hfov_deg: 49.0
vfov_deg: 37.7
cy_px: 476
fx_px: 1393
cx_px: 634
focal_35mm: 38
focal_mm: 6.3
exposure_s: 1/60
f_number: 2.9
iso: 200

◆ ◆ ◆ ◆

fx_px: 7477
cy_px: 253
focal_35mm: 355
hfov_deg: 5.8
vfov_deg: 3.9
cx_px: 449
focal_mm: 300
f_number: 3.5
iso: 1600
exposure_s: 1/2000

◆ ◆ ◆ ◆

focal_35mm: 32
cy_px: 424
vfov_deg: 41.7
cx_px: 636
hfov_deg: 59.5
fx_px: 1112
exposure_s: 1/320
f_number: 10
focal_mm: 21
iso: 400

◆ ◆ ◆ ◆

**What is expected:**
Look above for the line holding "fx_px: 7477" and the line holding "exposure_s: 1/2000", then output exactly those two lines and every line between them, nothing more.

**Output of the exercise:**
fx_px: 7477
cy_px: 253
focal_35mm: 355
hfov_deg: 5.8
vfov_deg: 3.9
cx_px: 449
focal_mm: 300
f_number: 3.5
iso: 1600
exposure_s: 1/2000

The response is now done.